(Saved data entries)
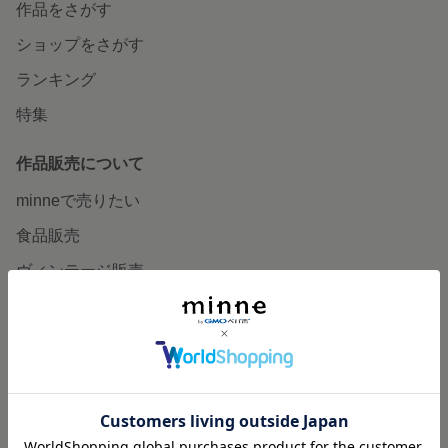
作品をさがす
ショップをさがす
ランキング
特集
作品販売について
minneで売りたい
食品販売
ヴィンテージ販売
ダウンロード販売
minne PLUS
minne LAB
販売支援企画・イベント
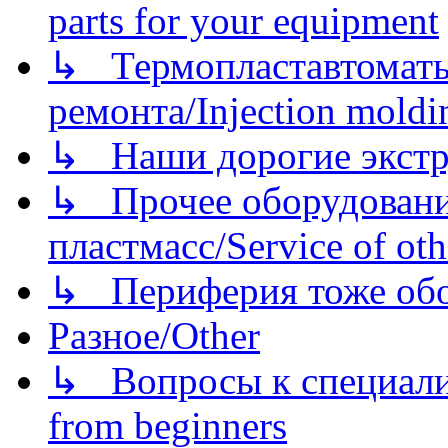
parts for your equipment
↳ Термопластавтоматы 
ремонта/Injection moldin
↳ Наши дорогие экстру
↳ Прочее оборудовани
пластмасс/Service of oth
↳ Периферия тоже обору
Разное/Other
↳ Вопросы к специали
from beginners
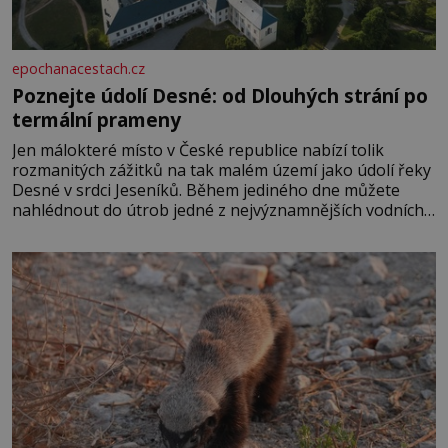
epochanacestach.cz
Poznejte údolí Desné: od Dlouhých strání po
termální prameny
Jen málokteré místo v České republice nabízí tolik
rozmanitých zážitků na tak malém území jako údolí řeky
Desné v srdci Jeseníků. Během jediného dne můžete
nahlédnout do útrob jedné z nejvýznamnějších vodních
elektráren v Evropě, vydat se na horské hřebeny, projet
se na koloběžce a den zakončit poznáváním památek ve
Velkých Losinách nebo v termálním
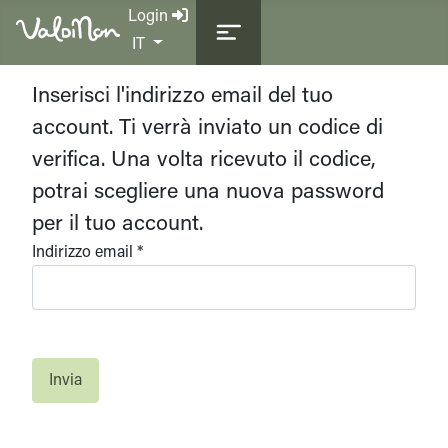
Login
Seleziona la tua lingua
IT
Inserisci l'indirizzo email del tuo
account. Ti verrà inviato un codice di
verifica. Una volta ricevuto il codice,
potrai scegliere una nuova password
per il tuo account.
Indirizzo email
*
Invia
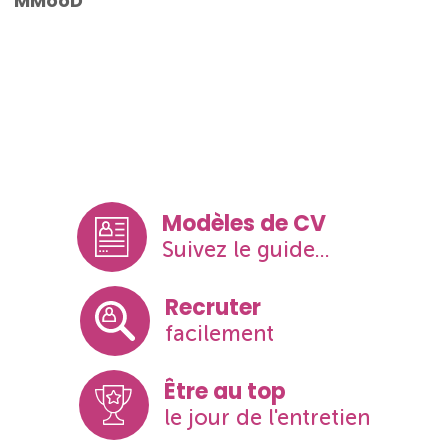
MMooD
Modèles de CV
Suivez le guide...
Recruter
facilement
Être au top
le jour de l'entretien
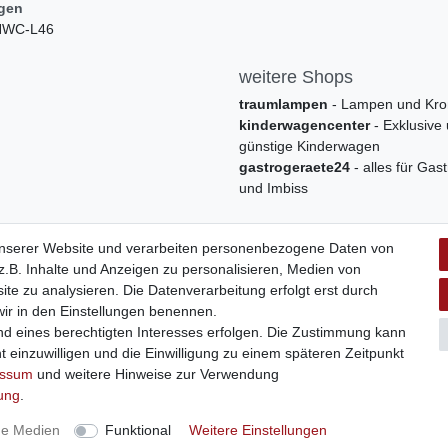
ngen
 HWC-L46
weitere Shops
traumlampen
- Lampen und Kro
kinderwagencenter
- Exklusive
günstige Kinderwagen
gastrogeraete24
- alles für Gas
und Imbiss
unserer Website und verarbeiten personenbezogene Daten von
.B. Inhalte und Anzeigen zu personalisieren, Medien von
ite zu analysieren. Die Datenverarbeitung erfolgt erst durch
 wir in den Einstellungen benennen.
nd eines berechtigten Interesses erfolgen. Die Zustimmung kann
t einzuwilligen und die Einwilligung zu einem späteren Zeitpunkt
Widerrufs­formular
Impressum
Daten­schutz­erklärung
A
essum
und weitere Hinweise zur Verwendung
rung
.
 | swisshandel24.ch | Firmensitz: 8598 Bottighofen, Schweiz | Hotline
ne Medien
Funktional
Weitere Einstellungen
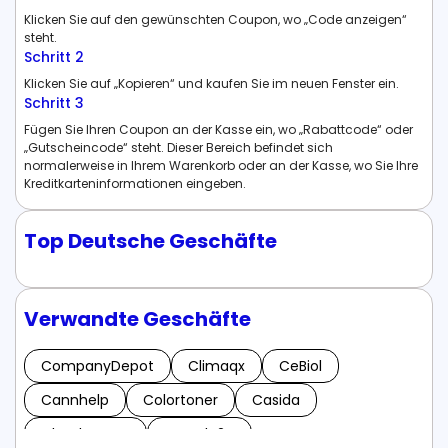
Klicken Sie auf den gewünschten Coupon, wo „Code anzeigen“
steht.
Schritt 2
Klicken Sie auf „Kopieren“ und kaufen Sie im neuen Fenster ein.
Schritt 3
Fügen Sie Ihren Coupon an der Kasse ein, wo „Rabattcode“ oder
„Gutscheincode“ steht. Dieser Bereich befindet sich
normalerweise in Ihrem Warenkorb oder an der Kasse, wo Sie Ihre
Kreditkarteninformationen eingeben.
Top Deutsche Geschäfte
Verwandte Geschäfte
CompanyDepot
Climaqx
CeBiol
Cannhelp
Colortoner
Casida
CheckForPet
Carsale24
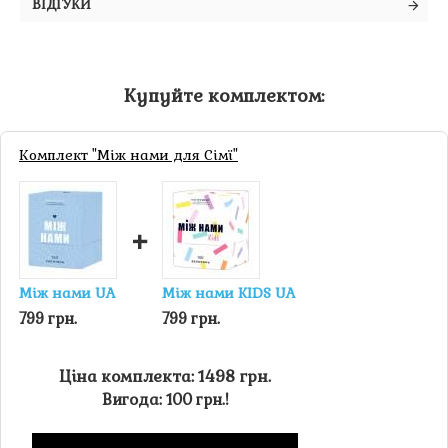
ВІДГУКИ
Купуйте комплектом:
Комплект "Між нами для Сімї"
+
Між нами UA
Між нами KIDS UA
799 грн.
799 грн.
Ціна комплекта: 1498 грн.
Вигода: 100 грн.!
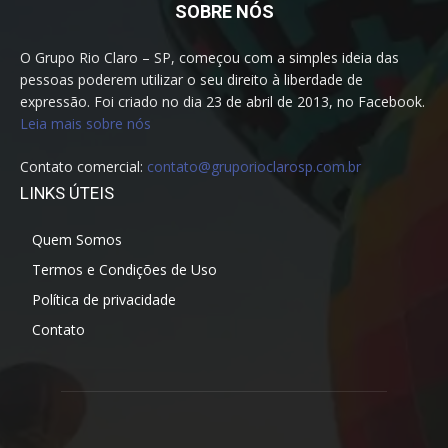
SOBRE NÓS
O Grupo Rio Claro – SP, começou com a simples ideia das
pessoas poderem utilizar o seu direito à liberdade de
expressão. Foi criado no dia 23 de abril de 2013, no Facebook.
Leia mais sobre nós
Contato comercial:
contato@gruporioclarosp.com.br
LINKS ÚTEIS
Quem Somos
Termos e Condições de Uso
Política de privacidade
Contato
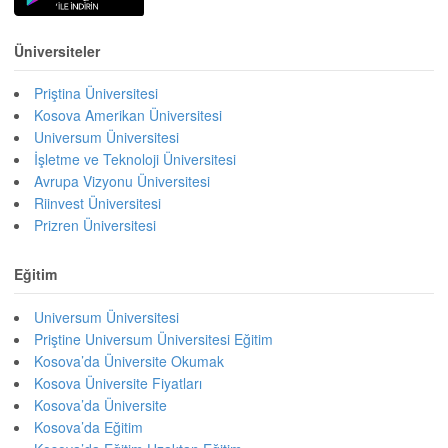
Üniversiteler
Priştina Üniversitesi
Kosova Amerikan Üniversitesi
Universum Üniversitesi
İşletme ve Teknoloji Üniversitesi
Avrupa Vizyonu Üniversitesi
Riinvest Üniversitesi
Prizren Üniversitesi
Eğitim
Universum Üniversitesi
Priştine Universum Üniversitesi Eğitim
Kosova’da Üniversite Okumak
Kosova Üniversite Fiyatları
Kosova’da Üniversite
Kosova’da Eğitim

## PROBLEM DETAILS
In the data above, find each line that uses the string "Coupon". Copy it.

## ANSWER TO THE EXERCISE
Klicken Sie auf den gewünschten Coupon, wo „Code anzeigen“
Fügen Sie Ihren Coupon an der Kasse ein, wo „Rabattcode“ oder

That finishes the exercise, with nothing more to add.